Vit et travaille à Moscou.


Dans l’œuvre de Dmitri Gutov, on peut distinguer trois composantes fondamentales, toutes trois déjà clairement visibles dans ses premiers travaux du début des années 90. Il s’agit alors de toiles dans lesquelles, en utilisant la technique de la peinture à l’huile à la main, il représente des papiers peints passés de mode, dans l’esprit des années 60 ; on y retrouve le style géométrique caractéristique de ces années-là, qui fait d’ailleurs allusion au style des années 20. Autrement dit, les premiers travaux de Gutov font leur le style du constructivisme russe, tout en établissant un lien avec le langage artistique de l’avant-garde. Si l’on schématise le style de l’avant-garde russe en une formule laconique, on peut reprendre les mots de Victor Chklovski : « L’Art comme procédé ». Tous les travaux de Gutov sont fidèles à ce principe : ils sont tous bâtis sur un enracinement total du plan du contenu du travail dans sa structure matérielle et formelle. Ainsi, dans son travail classique Nad cernoj grâzu (Au-dessus de la boue noire) (d’abord créé à la galerie moscovite « Ridjin », en 1994), le sol était recouvert d’une terre grasse et noire et le public se déplaçait sur des planches de couleur claire disposées sur la boue.

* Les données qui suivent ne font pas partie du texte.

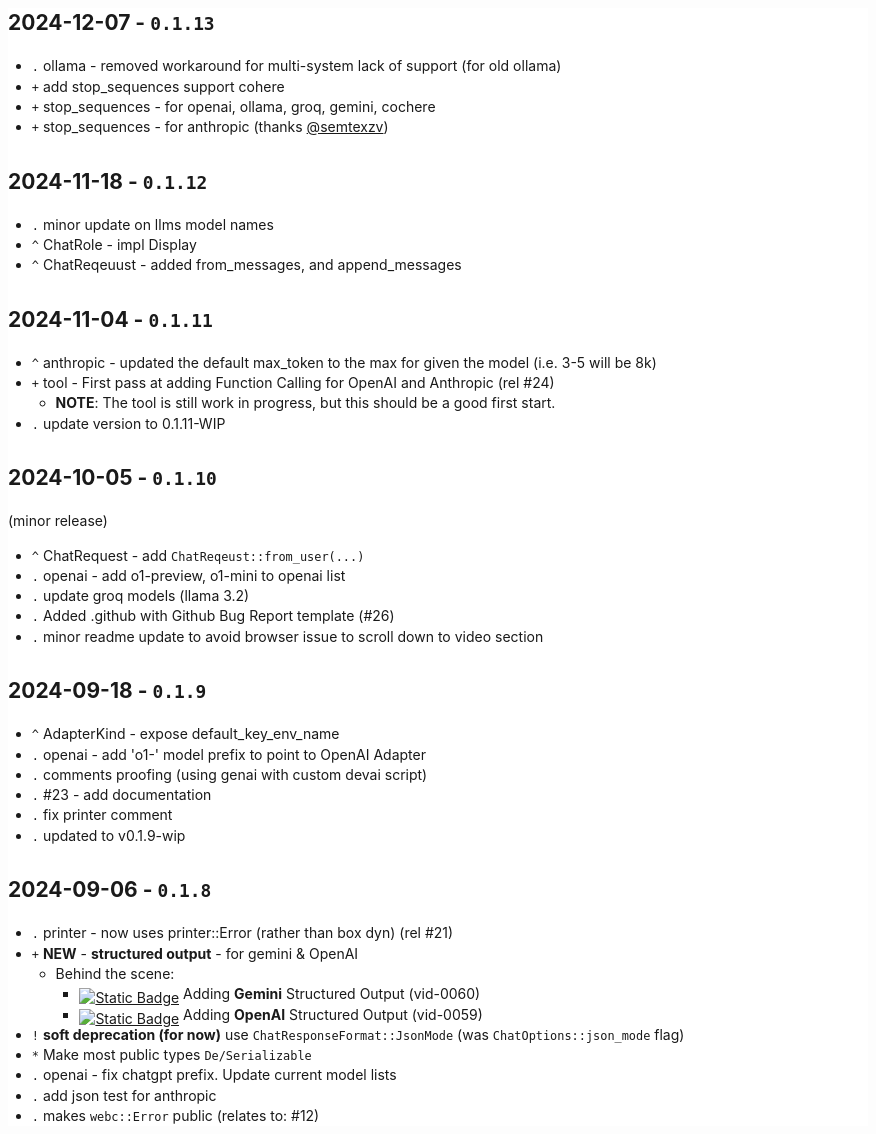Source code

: ## 2024-12-07 - `0.1.13`

- `.` ollama - removed workaround for multi-system lack of support (for old ollama)
- `+` add stop_sequences support cohere
- `+` stop_sequences - for openai, ollama, groq, gemini, cochere
- `+` stop_sequences - for anthropic (thanks [@semtexzv](https://github.com/semtexzv))

## 2024-11-18 - `0.1.12`

- `.` minor update on llms model names
- `^` ChatRole - impl Display
- `^` ChatReqeuust - added from_messages, and append_messages

## 2024-11-04 - `0.1.11`

- `^` anthropic - updated the default max_token to the max for given the model (i.e. 3-5 will be 8k)
- `+` tool - First pass at adding Function Calling for OpenAI and Anthropic (rel #24)
  - **NOTE**: The tool is still work in progress, but this should be a good first start. 
- `.` update version to 0.1.11-WIP

## 2024-10-05 - `0.1.10`

(minor release)

- `^` ChatRequest - add `ChatReqeust::from_user(...)`
- `.` openai - add o1-preview, o1-mini to openai list
- `.` update groq models (llama 3.2)
- `.` Added .github with Github Bug Report template (#26)
- `.` minor readme update to avoid browser issue to scroll down to video section


## 2024-09-18 - `0.1.9`

- `^` AdapterKind - expose default_key_env_name
- `.` openai - add 'o1-' model prefix to point to OpenAI Adapter
- `.` comments proofing (using genai with custom devai script)
- `.` #23 - add documentation
- `.` fix printer comment
- `.` updated to v0.1.9-wip

## 2024-09-06 - `0.1.8`

- `.` printer - now uses printer::Error (rather than box dyn) (rel #21)
- `+` **NEW** - **structured output** - for gemini & OpenAI
  - Behind the scene:
    - <a style="display: inline-block;transform: translateY(4px);"  href="https://www.youtube.com/watch?v=GdFsqLJ1_pE&list=PL7r-PXl6ZPcBcLsBdBABOFUuLziNyigqj"><img alt="Static Badge" src="https://img.shields.io/badge/YouTube-Video?style=flat&logo=youtube&color=%23ff0000"></a> Adding **Gemini** Structured Output (vid-0060)
    - <a style="display: inline-block;transform: translateY(4px);"  href="https://www.youtube.com/watch?v=FpoNbQMhAH8&list=PL7r-PXl6ZPcBcLsBdBABOFUuLziNyigqj"><img alt="Static Badge" src="https://img.shields.io/badge/YouTube-Video?style=flat&logo=youtube&color=%23ff0000"></a> Adding **OpenAI** Structured Output (vid-0059)
- `!` **soft deprecation (for now)** use `ChatResponseFormat::JsonMode` (was `ChatOptions::json_mode` flag) 
- `*` Make most public types `De/Serializable`
- `.` openai - fix chatgpt prefix. Update current model lists
- `.` add json test for anthropic
- `.` makes `webc::Error` public (relates to: #12)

L’art de Gutov n’est pas la version russe du minimalisme américain, et ce n’est pas Clement Greenberg qu’il lit avec passion, mais le théoricien marxiste de l’esthétique, Mikhaïl Lipchitz, ainsi que les classiques de la philosophie, Marx et Hegel. Son art est étranger à l’idée de l’avant-garde du devenir linéaire du langage artistique, en conséquence son travail est historique. Cela est visible dans ses premiers travaux, appropriations des compositions du suprématisme, comme dans son installation Au-dessus de la boue noire : le dessin des planches éparpillées sur le sol recouvert de boue noire reproduit précisément en trois dimensions une précédente composition plane de Gutov, elle-même inspirée des travaux de Popova et de Rodtchenko. Qui plus est, cette installation renvoie également à un chef-d’œuvre de la peinture soviétique (également des années 60 !) : le tableau de Yury Pimenov, Svad’ba na zavtrahsnei ulice (Mariage rue à venir), 1962, qui représente un jeune couple marchant sur des planches lors du dégel printanier pour se rendre dans son immeuble, tout juste construit. Finalement, la boue noire, c’est l’allusion aux paysages russes hostiles à l’homme, réalisés par Savrasov et Vassiliev, peintres réalistes du XIXe siècle. Précisons : dans la méthode historique de Gutov, il n’y a rien de la déconstruction du postmodernisme. Au contraire, c’est la perception vivante et naturelle du passé comme actualité, ainsi que le travail de la pensée né de la lecture de l’esthétique et de la philosophie de l’histoire de Hegel. En 1996, son travail Manifesta 1, à Rotterdam, consistait notamment en une excursion à travers le Museum Boymans-van Beuningen, organisée par Gutov lui-même et dont l’enregistrement au magnétophone était distribué à l’entrée de l’exposition.
Pourtant l’art de Gutov n’est pas un « Musée imaginaire ». Il a emprunté à son maître spirituel, le marxiste Mikhaïl Lipchitz, la phrase suivante : « Le temps est venu de dire adieu aux intrigues mesquines et secrètes de la réflexion. » Cette phrase est devenue pour lui une devise non seulement dans sa lutte contre l’intellectualisme, qui se suffit à lui-même, du conceptualisme (orientation de l’art moscovite des dix dernières années qui lui est tout à fait étrangère), mais aussi dans la polémique sur l’idée de l’autonomie de l’art. Gutov est obsédé par la réalité mais, dans l’art russe, le personnage d’un artiste social, à la position critique active, conserve, en sa personne, toute son actualité. Le travail de Gutov, L’Institut Mikhaïl Lipchitz, est, de ce point de vue, exemplaire : il ne s’agit ni d’un tableau ni d’une installation, mais d’un séminaire organisé au Centre d’art contemporain de Moscou, pendant lequel ont eu lieu de réelles discussions entre artistes, politiciens et philosophes. Ce recours direct à la réalité, comme les deux premières composantes de l’œuvre de Gutov, nous le trouvons dans ses premières œuvres (qui reproduisaient de banals papiers peints !) comme dans les dernières. C’est pourquoi, l’installation Au-dessus de la boue noire est de toute évidence une métaphore sociale de la Russie d’aujourd’hui et de son destin historique.



Viktor Misiano, traduit du russe par Anne Klimov.